Probability Question

Suppose that there are two populations in the universe, X and Y. There are x X’s and y Y’s.

Characteristic H – let’s call it “height” – can be measured in each individual. Each population has a normal distribution of characteristic H.

Although each population has the same standard deviation, the mean height for population X is exactly one standard deviation higher than the mean height for population Y.

What is the probability that the tallest individual in the universe comes from population X?

No this is not a homework assignment.

First let’s say that the mean of population Y is 0. Its exact value won’t matter. Now let z be the common standard deviation of the two populations. By assumption it is also the mean of population X. Then any individual in population Y has a height with mean 0 and standard deviation z while any individual in population X has a height with mean z and standard deviation z.

So the probability that a given person in population Y is shorter than t is N(t/z) where N( ) is the standard cumulative normal distribution. Assuming that the heights are independent, the probability that everyone in population Y is shorter than t is [N(t/z)]^y.

Still assuming independence, the probability (density) that “Jim” is tallest person in population X and is exactly t is the probability that the x-1 others are shorter than t, [N((t-z)/z)]^(x-1), multiplied by the probability (density) that Jim is t, n((t-z)/z). Here n() is the sandard normal density function n(s) = exp(-s^2/2)/(2pi). Here we have to subtract z from t since t-z is the “distance” the height is from the mean of the X population. There are x different people in population X so the proabaility that the tallest person is t is x[N((t-z)/z)]^(x-1)*n((t-z)/z).

Assuming independence across the populations, the probability that the tallest person in X is t and no one in Y is taller is [N(t/z)]^yx[N((t-z)/z)]^(x-1)*n((t-z)/z). We now have to integrate this expression with respect to t from minus infinity to infinity.

I can’t exactly see anything wrong there, and I haven’t calculated it all the way, but at least intuitively it seems like for t to be the tallest person, then the probability that t<z (for X) must be zero. Otherwise you are assuming a priori that the population fits a distribution that does not fit the population.

Maybe it works out, I’m not sure. I’m also not sure if if the result would be valid if you merely integrated from z->inf (but it might be).

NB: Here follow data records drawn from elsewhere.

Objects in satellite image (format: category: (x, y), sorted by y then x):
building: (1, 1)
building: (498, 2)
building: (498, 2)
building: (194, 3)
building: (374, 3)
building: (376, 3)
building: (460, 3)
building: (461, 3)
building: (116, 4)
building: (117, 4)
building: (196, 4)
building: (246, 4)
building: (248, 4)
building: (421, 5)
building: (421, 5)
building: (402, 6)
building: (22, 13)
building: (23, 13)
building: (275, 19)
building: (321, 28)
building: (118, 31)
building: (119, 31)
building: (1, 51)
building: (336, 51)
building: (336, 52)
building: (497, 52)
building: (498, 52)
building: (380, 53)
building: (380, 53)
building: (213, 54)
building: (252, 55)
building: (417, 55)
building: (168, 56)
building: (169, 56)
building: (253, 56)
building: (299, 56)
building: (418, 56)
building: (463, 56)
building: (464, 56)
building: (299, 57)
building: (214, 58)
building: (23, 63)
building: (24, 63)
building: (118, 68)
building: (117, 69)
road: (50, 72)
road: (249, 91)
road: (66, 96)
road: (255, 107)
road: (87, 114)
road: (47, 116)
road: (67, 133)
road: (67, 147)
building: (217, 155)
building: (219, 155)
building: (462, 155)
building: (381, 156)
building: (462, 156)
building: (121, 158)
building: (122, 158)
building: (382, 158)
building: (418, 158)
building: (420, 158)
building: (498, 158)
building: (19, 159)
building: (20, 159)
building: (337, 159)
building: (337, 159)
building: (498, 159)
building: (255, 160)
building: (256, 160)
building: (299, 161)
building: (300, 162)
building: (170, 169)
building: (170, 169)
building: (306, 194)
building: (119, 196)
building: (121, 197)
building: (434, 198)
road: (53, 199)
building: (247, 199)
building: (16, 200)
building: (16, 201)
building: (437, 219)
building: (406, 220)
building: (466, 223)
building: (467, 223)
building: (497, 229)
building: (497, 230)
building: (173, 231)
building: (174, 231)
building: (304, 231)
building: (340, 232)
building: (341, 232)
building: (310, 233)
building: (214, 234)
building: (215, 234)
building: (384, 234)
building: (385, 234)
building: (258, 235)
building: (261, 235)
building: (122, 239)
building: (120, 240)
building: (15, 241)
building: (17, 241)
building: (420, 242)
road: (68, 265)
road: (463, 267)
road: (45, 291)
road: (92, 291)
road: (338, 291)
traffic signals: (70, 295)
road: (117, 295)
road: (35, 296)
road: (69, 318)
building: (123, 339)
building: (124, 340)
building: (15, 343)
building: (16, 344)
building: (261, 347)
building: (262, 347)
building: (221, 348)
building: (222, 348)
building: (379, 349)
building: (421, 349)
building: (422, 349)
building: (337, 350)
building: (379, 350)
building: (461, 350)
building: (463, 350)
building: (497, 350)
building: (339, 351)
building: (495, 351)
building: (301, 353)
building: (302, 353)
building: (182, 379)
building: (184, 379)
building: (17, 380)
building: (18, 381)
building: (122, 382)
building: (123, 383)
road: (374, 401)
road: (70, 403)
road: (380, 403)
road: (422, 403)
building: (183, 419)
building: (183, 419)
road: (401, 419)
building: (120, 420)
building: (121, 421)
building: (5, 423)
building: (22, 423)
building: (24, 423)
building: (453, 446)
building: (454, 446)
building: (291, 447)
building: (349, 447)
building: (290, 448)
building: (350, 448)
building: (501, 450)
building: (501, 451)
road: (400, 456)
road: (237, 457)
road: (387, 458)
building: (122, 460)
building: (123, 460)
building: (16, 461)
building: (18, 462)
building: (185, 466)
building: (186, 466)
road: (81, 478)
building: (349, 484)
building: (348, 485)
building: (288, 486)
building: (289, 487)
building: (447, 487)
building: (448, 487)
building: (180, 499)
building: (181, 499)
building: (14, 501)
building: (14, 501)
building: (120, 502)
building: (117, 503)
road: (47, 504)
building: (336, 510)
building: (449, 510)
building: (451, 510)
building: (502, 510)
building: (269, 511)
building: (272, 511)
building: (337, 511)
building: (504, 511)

That is true (sort of) if z is the mean of the x actual of people. But that interpretation makes no sense for this problem. If there are only x people, then the actual distribution cannot be normal. You’d need an infinite number (actually a continuum) of people to have a true normal distribution. The way to interpret this problem (and most probability problems) is that each person is assigned a height at random from a normal population with a given mean and variance. Then it is perfectly possible that everyone is assigned a height less than the mean of distribution from which the population was draw. In fact for the normal distribution or any distributin symmetic about its mean, the probability that n draws are below the mean is (1/2)^n.